Le monde change, de plus en plus vite.
Autrefois, les transformations opéraient sur le long terme, laissant à chaque génération le sentiment que, même au travers des crises et des catastrophes, l'essentiel était conservé. Aujourd'hui, chacun peut se dire que tout, dans le monde comme dans sa vie quotidienne, a subi une révolution au sens premier du mot : un "turn-over" complet. Et que ça va continuer...
Il est rare qu'on apprécie le changement pour lui-même. "Si ça change", se dit-on, "c'est que ça mène quelque part". Le terme fréquemment utilisé de "mutation" évoque la métamorphose, une transition entre deux états, un ancien et un nouveau, le premier contenant d'une certaine façon déjà le second en programme. C'est sur cette question que se penchent les contributeurs de ce numéro.

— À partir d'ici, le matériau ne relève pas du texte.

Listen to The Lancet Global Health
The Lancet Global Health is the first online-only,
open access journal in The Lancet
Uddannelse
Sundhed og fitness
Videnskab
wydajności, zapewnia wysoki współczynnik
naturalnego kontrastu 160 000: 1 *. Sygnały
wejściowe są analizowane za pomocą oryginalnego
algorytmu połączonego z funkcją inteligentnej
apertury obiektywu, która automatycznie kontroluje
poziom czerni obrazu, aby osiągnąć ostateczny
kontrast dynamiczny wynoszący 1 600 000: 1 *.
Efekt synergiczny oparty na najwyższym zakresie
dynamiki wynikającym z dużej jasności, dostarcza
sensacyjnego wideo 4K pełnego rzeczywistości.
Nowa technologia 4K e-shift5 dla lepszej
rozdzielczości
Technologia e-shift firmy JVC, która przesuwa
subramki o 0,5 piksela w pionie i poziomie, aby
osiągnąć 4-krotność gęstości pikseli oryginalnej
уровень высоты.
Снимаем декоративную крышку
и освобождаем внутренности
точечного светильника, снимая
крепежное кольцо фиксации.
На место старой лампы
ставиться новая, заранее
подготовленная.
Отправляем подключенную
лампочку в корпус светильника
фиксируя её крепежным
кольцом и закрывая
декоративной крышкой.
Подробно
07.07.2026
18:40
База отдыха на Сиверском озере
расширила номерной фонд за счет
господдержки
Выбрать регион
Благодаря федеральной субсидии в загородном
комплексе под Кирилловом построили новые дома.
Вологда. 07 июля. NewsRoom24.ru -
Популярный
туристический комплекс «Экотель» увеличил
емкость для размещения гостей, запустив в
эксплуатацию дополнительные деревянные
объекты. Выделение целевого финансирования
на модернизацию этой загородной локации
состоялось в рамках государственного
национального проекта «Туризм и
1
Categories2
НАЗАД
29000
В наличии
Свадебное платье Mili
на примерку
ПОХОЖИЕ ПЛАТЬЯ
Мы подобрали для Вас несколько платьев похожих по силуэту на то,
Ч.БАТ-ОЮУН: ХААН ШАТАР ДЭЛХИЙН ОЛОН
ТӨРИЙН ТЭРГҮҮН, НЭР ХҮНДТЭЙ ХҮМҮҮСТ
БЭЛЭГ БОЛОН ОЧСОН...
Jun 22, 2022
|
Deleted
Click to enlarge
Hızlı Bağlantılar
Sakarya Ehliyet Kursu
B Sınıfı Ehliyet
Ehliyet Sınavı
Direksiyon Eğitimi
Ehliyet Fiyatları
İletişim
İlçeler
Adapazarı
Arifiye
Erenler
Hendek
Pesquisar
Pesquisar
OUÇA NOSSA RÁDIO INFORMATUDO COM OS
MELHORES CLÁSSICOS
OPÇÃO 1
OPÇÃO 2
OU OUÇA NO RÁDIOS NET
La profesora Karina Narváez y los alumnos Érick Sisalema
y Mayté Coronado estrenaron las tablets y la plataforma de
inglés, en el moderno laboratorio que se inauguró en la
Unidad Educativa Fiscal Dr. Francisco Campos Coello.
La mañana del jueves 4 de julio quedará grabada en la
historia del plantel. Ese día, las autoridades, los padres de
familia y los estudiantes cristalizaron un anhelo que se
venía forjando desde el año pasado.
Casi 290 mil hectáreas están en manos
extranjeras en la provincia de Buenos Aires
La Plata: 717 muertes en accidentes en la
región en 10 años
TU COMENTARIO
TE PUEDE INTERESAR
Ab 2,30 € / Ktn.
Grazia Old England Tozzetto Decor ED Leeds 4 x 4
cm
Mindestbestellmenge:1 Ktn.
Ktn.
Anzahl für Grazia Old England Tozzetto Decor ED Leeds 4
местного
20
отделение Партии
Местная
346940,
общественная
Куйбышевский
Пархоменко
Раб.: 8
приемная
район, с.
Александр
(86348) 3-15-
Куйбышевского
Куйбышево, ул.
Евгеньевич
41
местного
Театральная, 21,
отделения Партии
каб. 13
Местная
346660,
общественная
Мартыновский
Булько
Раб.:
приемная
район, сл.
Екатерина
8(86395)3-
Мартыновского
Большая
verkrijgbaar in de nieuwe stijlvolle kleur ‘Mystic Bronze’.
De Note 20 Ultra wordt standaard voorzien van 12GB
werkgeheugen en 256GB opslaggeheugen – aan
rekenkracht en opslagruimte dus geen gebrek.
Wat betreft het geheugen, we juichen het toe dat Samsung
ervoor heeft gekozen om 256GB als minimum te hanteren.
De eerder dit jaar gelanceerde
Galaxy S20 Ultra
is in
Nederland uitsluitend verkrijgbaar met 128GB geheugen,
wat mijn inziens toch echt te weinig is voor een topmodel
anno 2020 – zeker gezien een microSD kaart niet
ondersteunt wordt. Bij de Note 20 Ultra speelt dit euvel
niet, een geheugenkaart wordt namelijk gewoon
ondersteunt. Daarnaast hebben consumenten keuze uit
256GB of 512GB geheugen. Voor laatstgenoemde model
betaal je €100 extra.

La nouveauté est-elle un fait objectif ? Ces "nouveaux mondes" que les nouvelles technologies et les transformations de l'économie et du politique nous dessinent comme horizon de notre futur sont-ils vraiment "nouveaux" ? Y a-t-il vraiment rupture entre la vision, souhaitée par les uns ou redoutée par les autres, utopique ou apocalyptique, qu'ils nous proposent, et un monde "ancien" que nous serions en train de voir disparaître ?
L'effet de nouveauté ne réside-t-il pas simplement dans notre difficulté à penser le changement social, à retrouver dans le présent des faits et des modes de pensée qui ont toujours été là par le passé ? De sorte que le sentiment de rupture ne serait dû qu'au fait qu'ils ne nous sont pas intelligibles, que nous refusons d'y reconnaître des processus présents dans le social de manière continue.
Sans doute, l'évolution technologique est une réalité, et certaines transformations sociales et sociétales qui lui sont associées sont déjà effectives. Mais on peut aussi y repérer des invariants de l'observation de l'homme et des sociétés humaines. Il n'y a donc pas lieu de se laisser submerger par une nouveauté qui ne serait telle qu'en raison de notre incapacité à l'inscrire dans l'histoire et à discerner l'avenir.
Pour cela, l'ambition de ce numéro est moins de décrire exhaustivement les mutations que nous traversons, que de fournir quelques matériaux et des outils pour les mieux penser.